> Text to read:

— start —

Find the maximum product that can be formed by taking any one element from each sub-array
The problem you post can be solved with a simple algorithm. We just need to keep tracking the maximum/minimum when iterating over each sub-array. We can keep finding the next maximum/minimum by multiplying the current maximum/minimum with the max/min value in each sub-array. We pick the maximum when the iterating is over. Its time complexity is O(n) where n is total number of elements in an array (i.e. sum of number of elements in each sub-array).
Here's the complete code. find_maximum_product function keeps tracking the minimum/maximum and returns the maximum eventually, and it also keeps tracking the multipliers and return it:
/**
* arr: array of any number of sub-arrays and
* any number of elements in each sub-array.

— end —

> What this exercise asks:
#1 From the text on maximum product, quote the passage starting with "Find the maximum" and going on through "elements in each sub-array.".
#2 Summarize the text on maximum product in two sentences.
#3 In one or two sentences, explain why the text on maximum product says the problem can be solved with a simple algorithm.

> Given entries:
— start —

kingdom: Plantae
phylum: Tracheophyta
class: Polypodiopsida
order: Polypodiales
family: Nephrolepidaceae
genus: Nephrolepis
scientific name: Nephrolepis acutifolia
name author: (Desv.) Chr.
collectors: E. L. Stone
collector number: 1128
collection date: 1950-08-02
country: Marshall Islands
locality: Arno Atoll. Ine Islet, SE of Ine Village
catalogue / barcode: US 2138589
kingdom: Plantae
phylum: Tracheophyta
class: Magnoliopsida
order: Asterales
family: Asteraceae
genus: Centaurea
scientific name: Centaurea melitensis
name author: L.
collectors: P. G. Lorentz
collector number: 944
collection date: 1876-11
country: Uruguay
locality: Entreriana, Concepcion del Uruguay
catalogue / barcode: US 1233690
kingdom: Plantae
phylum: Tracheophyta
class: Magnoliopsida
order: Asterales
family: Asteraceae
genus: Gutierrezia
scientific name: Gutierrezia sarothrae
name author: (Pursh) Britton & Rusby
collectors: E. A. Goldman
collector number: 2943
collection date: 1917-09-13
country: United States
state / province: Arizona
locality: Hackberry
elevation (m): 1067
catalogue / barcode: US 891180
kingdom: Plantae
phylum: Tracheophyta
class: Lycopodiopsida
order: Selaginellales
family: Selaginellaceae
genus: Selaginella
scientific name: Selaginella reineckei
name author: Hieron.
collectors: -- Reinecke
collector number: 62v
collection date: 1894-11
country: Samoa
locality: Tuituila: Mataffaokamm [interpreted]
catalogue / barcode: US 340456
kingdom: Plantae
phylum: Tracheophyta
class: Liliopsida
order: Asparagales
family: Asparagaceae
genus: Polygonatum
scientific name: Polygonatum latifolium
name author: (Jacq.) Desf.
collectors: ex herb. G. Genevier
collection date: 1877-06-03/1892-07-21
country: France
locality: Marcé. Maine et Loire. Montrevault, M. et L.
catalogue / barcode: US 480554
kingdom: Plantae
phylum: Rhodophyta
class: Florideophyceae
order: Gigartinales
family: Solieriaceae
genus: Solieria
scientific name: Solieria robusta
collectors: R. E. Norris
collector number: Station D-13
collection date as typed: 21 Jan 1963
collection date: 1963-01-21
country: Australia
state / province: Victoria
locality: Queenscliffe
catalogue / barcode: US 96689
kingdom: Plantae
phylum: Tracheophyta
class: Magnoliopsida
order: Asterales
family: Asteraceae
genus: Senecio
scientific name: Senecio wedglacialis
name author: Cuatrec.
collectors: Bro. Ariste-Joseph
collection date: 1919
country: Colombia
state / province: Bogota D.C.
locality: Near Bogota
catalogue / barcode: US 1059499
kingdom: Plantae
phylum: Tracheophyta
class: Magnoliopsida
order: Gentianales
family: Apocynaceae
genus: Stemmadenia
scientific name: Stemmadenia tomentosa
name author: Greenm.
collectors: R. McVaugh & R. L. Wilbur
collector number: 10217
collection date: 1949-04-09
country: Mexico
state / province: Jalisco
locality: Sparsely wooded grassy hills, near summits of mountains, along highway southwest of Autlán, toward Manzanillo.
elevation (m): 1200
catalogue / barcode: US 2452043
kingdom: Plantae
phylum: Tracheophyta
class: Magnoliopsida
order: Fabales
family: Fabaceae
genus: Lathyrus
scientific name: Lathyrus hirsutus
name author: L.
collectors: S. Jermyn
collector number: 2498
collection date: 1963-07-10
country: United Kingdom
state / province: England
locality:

— end —

> The responses:
#1
Find the maximum product that can be formed by taking any one element from each sub-array
The problem you post can be solved with a simple algorithm. We just need to keep tracking the maximum/minimum when iterating over each sub-array. We can keep finding the next maximum/minimum by multiplying the current maximum/minimum with the max/min value in each sub-array. We pick the maximum when the iterating is over. Its time complexity is O(n) where n is total number of elements in an array (i.e. sum of number of elements in each sub-array).
Here's the complete code. find_maximum_product function keeps tracking the minimum/maximum and returns the maximum eventually, and it also keeps tracking the multipliers and return it:
/**
* arr: array of any number of sub-arrays and
* any number of elements in each sub-array.

#2 The maximum product from taking one element of each sub-array can be found by tracking the current maximum and minimum while iterating over the sub-arrays. Each is updated by multiplying it by the sub-array's max and min values, and the maximum is picked at the end, giving O(n) time, where n is the total number of elements across all sub-arrays.

#3 It says the algorithm only needs to keep tracking the maximum and minimum while iterating over each sub-array. Each new maximum or minimum comes from multiplying the current one by the sub-array's max or min value, and the maximum is chosen when the iteration ends.